Health Reimbursement Arrangement

A health reimbursement account, or HRA, allows you to plan how much to spend on your employees' qualified expenses.

The value of an HRA

  1. Your contributions are tax deductible, which lowers your payroll taxes.
  2. Employers choose how the account works, including eligibility requirements.
  3. Reimbursements are tax free when an employee files a claim.
  4. Employees often report increased job satisfaction because they have funds to help pay for medical expenses.

How an HRA works

An HRA is an employer-owned account that employees can use to pay for things like deductibles, copays, dental or vision care. As the employer, you get to decide what the funds are eligible for.

You're also the only party who can fund the account. This means you can budget and decide in advance how much to spend on your employees’ health care.

Because employers own the accounts, they get to keep any funds employees don’t use.

You can learn more about how an HRA stacks up to other account types with our Consumer-Directed Health Comparision Guide (PDF).

Types of HRAs for PPO plans

We offer several types of HRA accounts that you can choose from for PPO plans:.

  • Medical HRA: This allows you to choose how much you contribute to the account and what types of services can be covered. 
  • Rollover retirement reimbursement arrangement: This allows you to roll over your HRA funds each year
  • Retirement reimbursement arrangement with a one-time contribution: This allows an employer to make a one-time contribution at retirement. No future contributions are allowed. Funds don't expire.
  • Limited purpose HRA: This reimburses qualified dental and/or vision services. It must be paired with an HSA.
  • Post-deductible HRA: This reimburses qualified medical expenses after the plan deductible is met. It must also be paired with an HSA.

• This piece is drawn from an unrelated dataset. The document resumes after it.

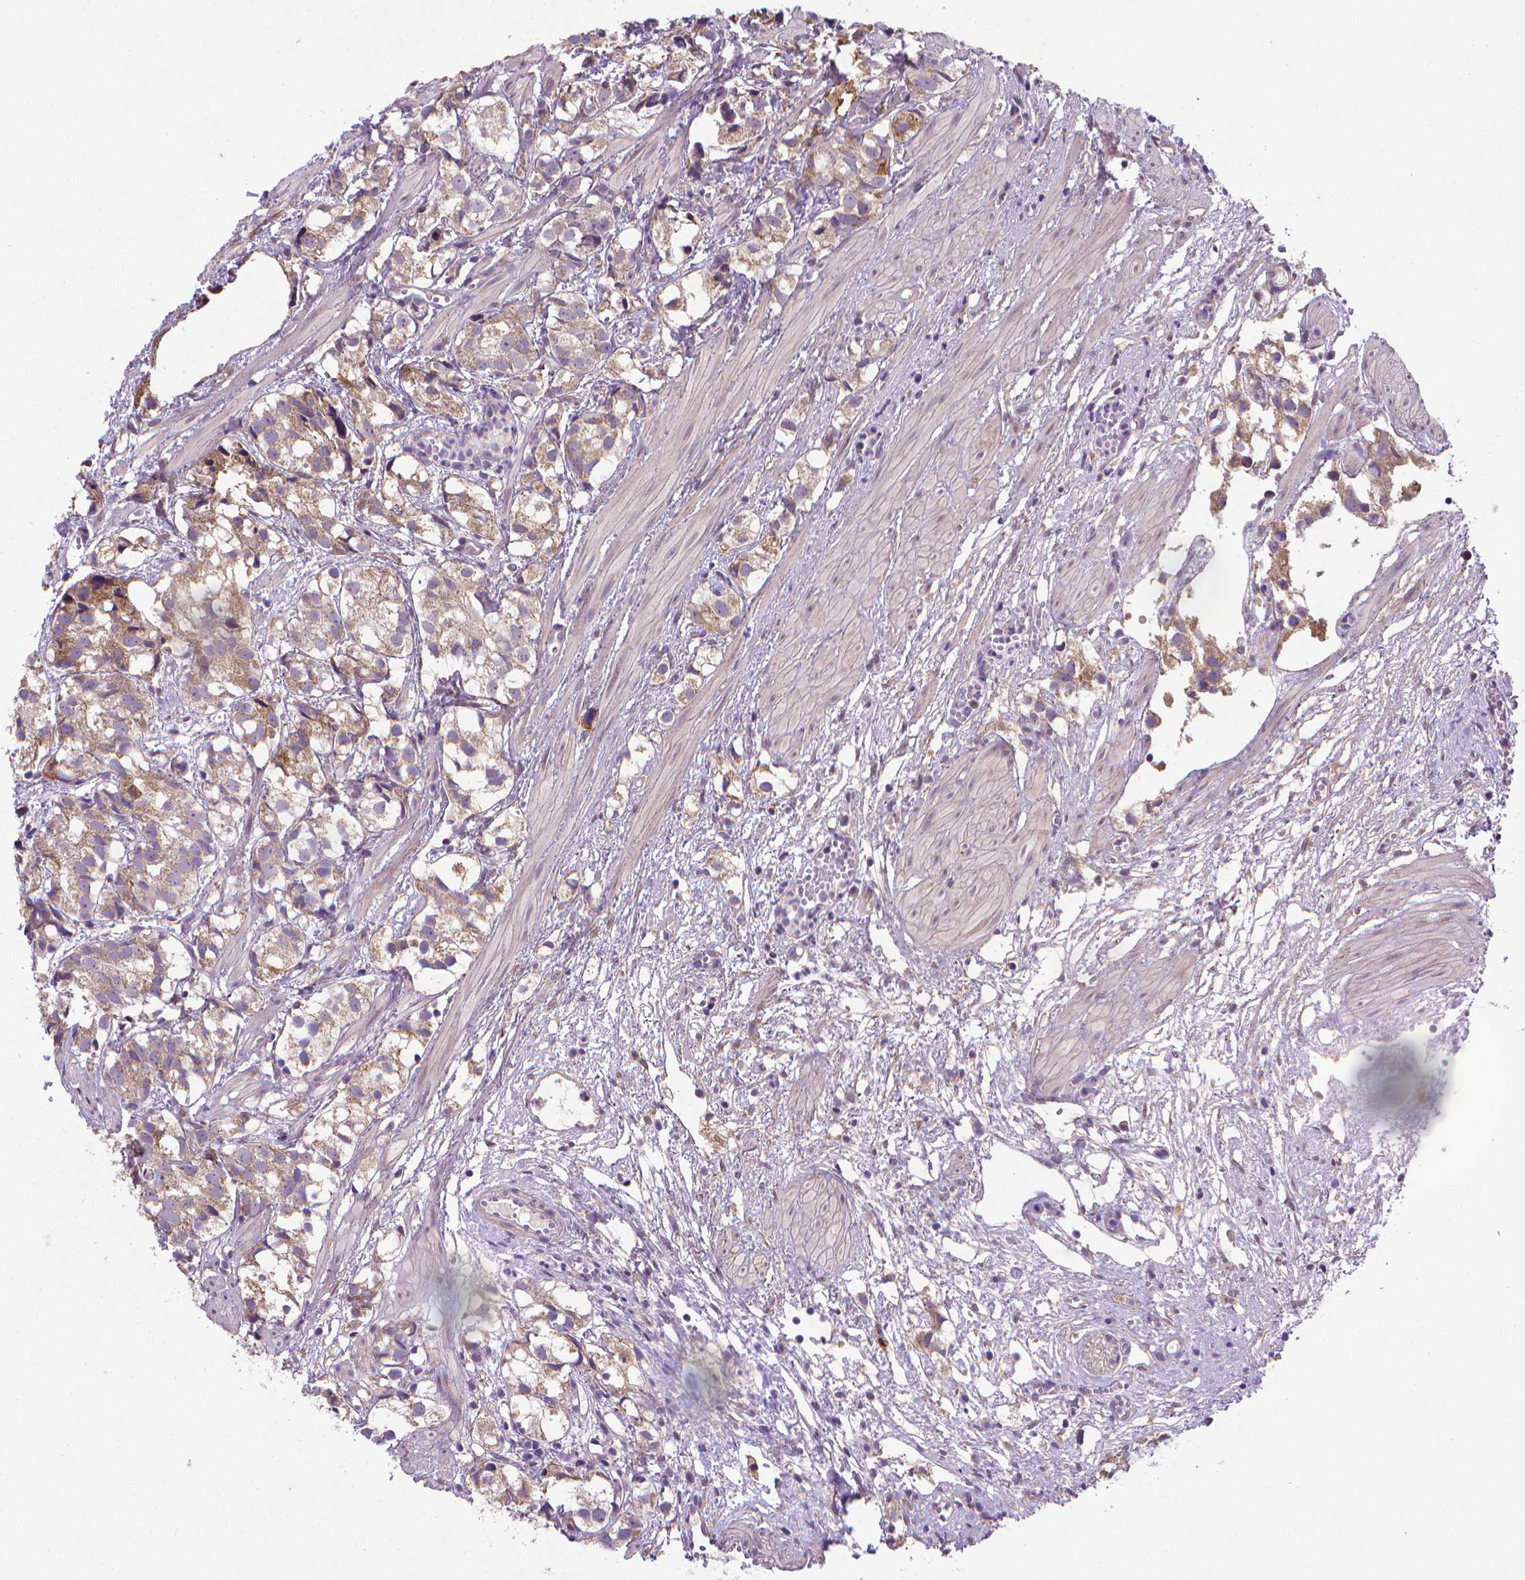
{"staining": {"intensity": "moderate", "quantity": "25%-75%", "location": "cytoplasmic/membranous"}, "tissue": "prostate cancer", "cell_type": "Tumor cells", "image_type": "cancer", "snomed": [{"axis": "morphology", "description": "Adenocarcinoma, High grade"}, {"axis": "topography", "description": "Prostate"}], "caption": "An immunohistochemistry (IHC) histopathology image of tumor tissue is shown. Protein staining in brown labels moderate cytoplasmic/membranous positivity in adenocarcinoma (high-grade) (prostate) within tumor cells.", "gene": "GPR63", "patient": {"sex": "male", "age": 68}}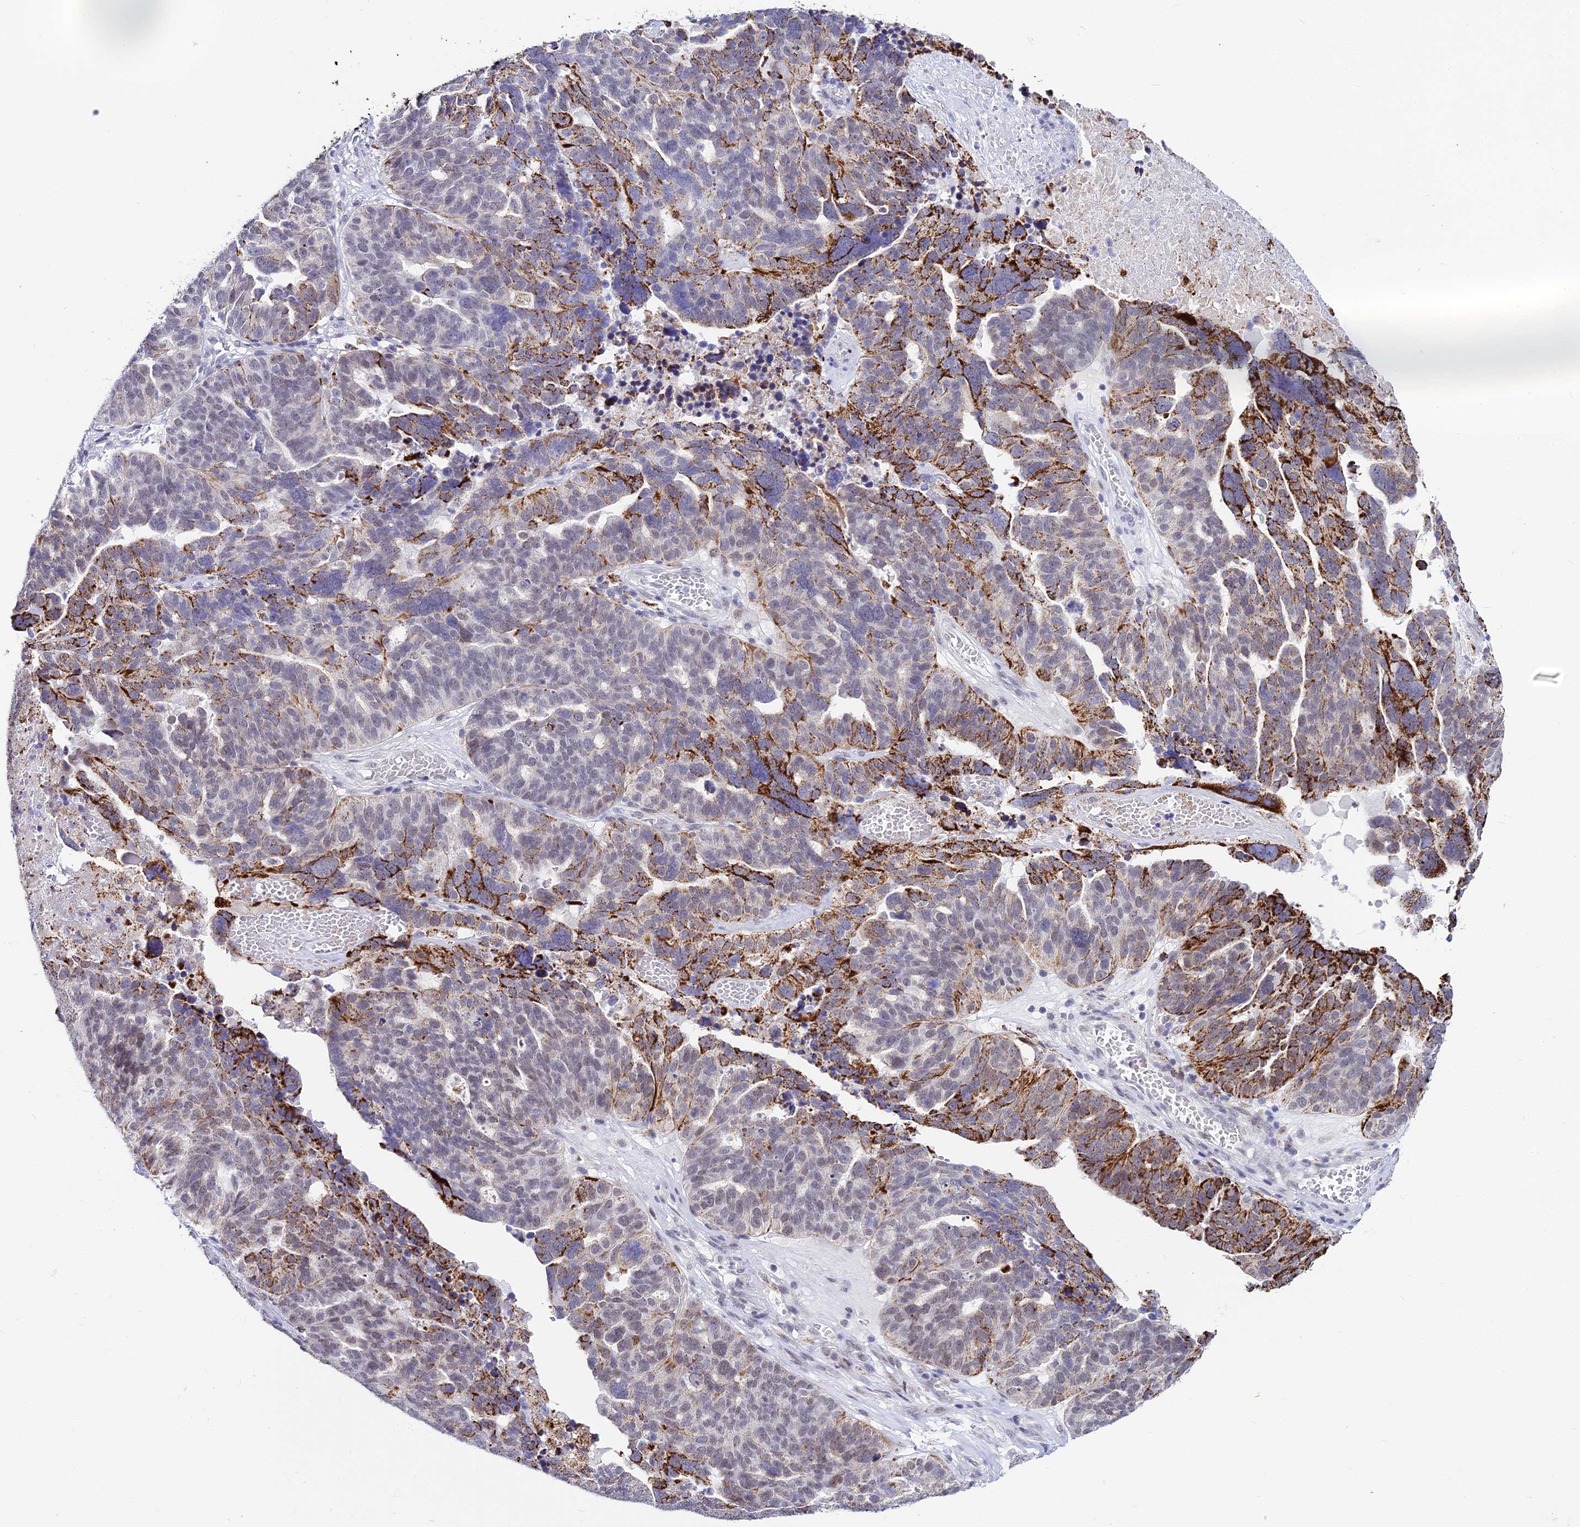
{"staining": {"intensity": "strong", "quantity": "25%-75%", "location": "cytoplasmic/membranous"}, "tissue": "ovarian cancer", "cell_type": "Tumor cells", "image_type": "cancer", "snomed": [{"axis": "morphology", "description": "Cystadenocarcinoma, serous, NOS"}, {"axis": "topography", "description": "Ovary"}], "caption": "This image demonstrates serous cystadenocarcinoma (ovarian) stained with immunohistochemistry (IHC) to label a protein in brown. The cytoplasmic/membranous of tumor cells show strong positivity for the protein. Nuclei are counter-stained blue.", "gene": "C6orf163", "patient": {"sex": "female", "age": 59}}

Types of HRAs for Blue Care Network plans

For BCN HMO and Blue Elect Plus POS plans, you can choose a medical HRA that’s funded by you and administered by BCN. There are four HRA designs available:

  • HRA pays first: Funds will be used for eligible expenses until the HRA funds are spent, then the employee will be responsible for any remaining expenses.
  • Employee pays first: Employees pay a designated amount first before accessing funds from the HRA. This designated amount is called the HRA deductible, and the employer lists the amount the employee must pay out of pocket for deductible and coinsurance first before HRA funds are used.
  • HRA-employee split: The employer splits the costs of eligible expenses with the employee until the HRA funds are spent. When eligible HRA claims arrive, the employee will pay a percentage of the eligible expense and the group HRA allocation will pay a percentage.
  • Employee pays first; HRA-employee split: Employees pay first with an HRA deductible and then split the costs with the employee until the HRA funds are spent.